I remember getting caught up in the excitement when Halle Berry took the stage at the 2002 Oscars, how she stood before the audience and tearfully thanked God for her blessings. “Thank you. I’m so honored. I’m so honored. And I thank the Academy for choosing me to be the vessel for which His blessing might flow. Thank you.” A laudable Hollywood milestone, Berry was the first woman of African-American descent to be awarded the Oscar for a leading role. While so much focus was placed on what made this actor, and that evening, unique in the history of Hollywood movies, I couldn’t avoid the nagging feeling that there was something familiar about the woman in her stunning gown, something about her face that reminded me of every other woman who had, over the years, clutched the little golden statue in her hands. What was the link between Ms. Berry and all her Academy-honored sisters like Charlize Theron, Nicole Kidman, Cate Blanchett, Angelina Jolie, Julia Roberts, Kim Basinger, Jessica Lange, Elizabeth Taylor, Ingrid Bergman,

and the rest? Yes, they are all talented masters of their craft. But there was something else about them, something more obvious, maybe so obvious that it was one of those things you just learn to take for granted.

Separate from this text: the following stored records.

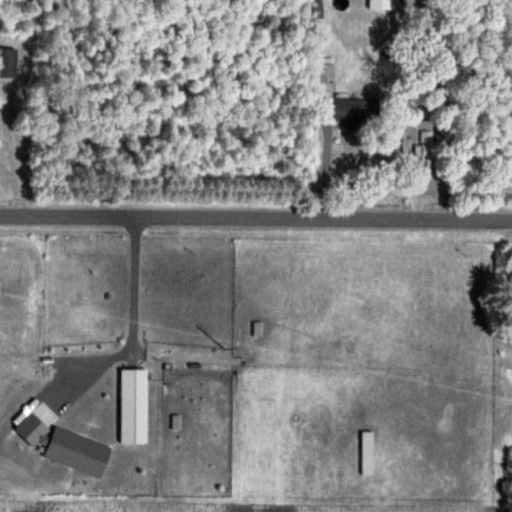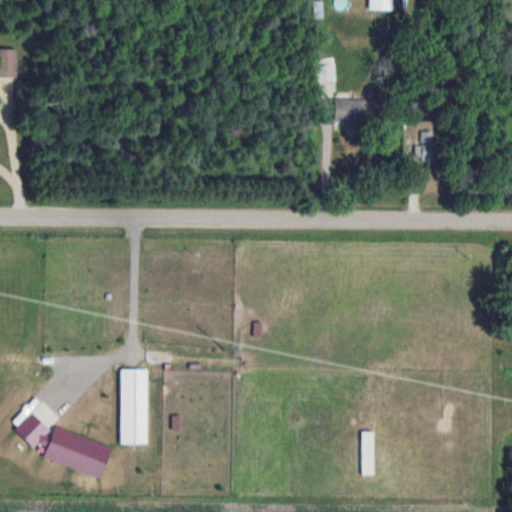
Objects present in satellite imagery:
building: (381, 4)
building: (8, 60)
building: (325, 68)
building: (352, 108)
building: (425, 145)
road: (256, 220)
power tower: (227, 347)
building: (133, 405)
building: (366, 451)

Then it occurred to me: They are all breathtakingly gorgeous.

Like Halle Berry, we are all vessels—not necessarily designed to win Oscars—but made to eat, survive, and reproduce genetic material. So if you happen to win an Oscar, you could make history by extending one last note of gratitude to your extraordinary DNA. When your PR agent chastises you the next morning, just explain to her that we are all active participants in one of the oldest and most profound relationships on our planet—between our bodies and our DNA, and the food that connects both to the outside world. Halle Berry’s perfectly proportioned, fit, healthy body is evidence of a happy relationship between her genes and the natural environment, one that has remained so for several generations. As this chapter will explain, if you hope to create a more fruitful relationship with your own genes, to get healthier and improve the way you look, you need to learn to work with the intelligence embedded within your DNA.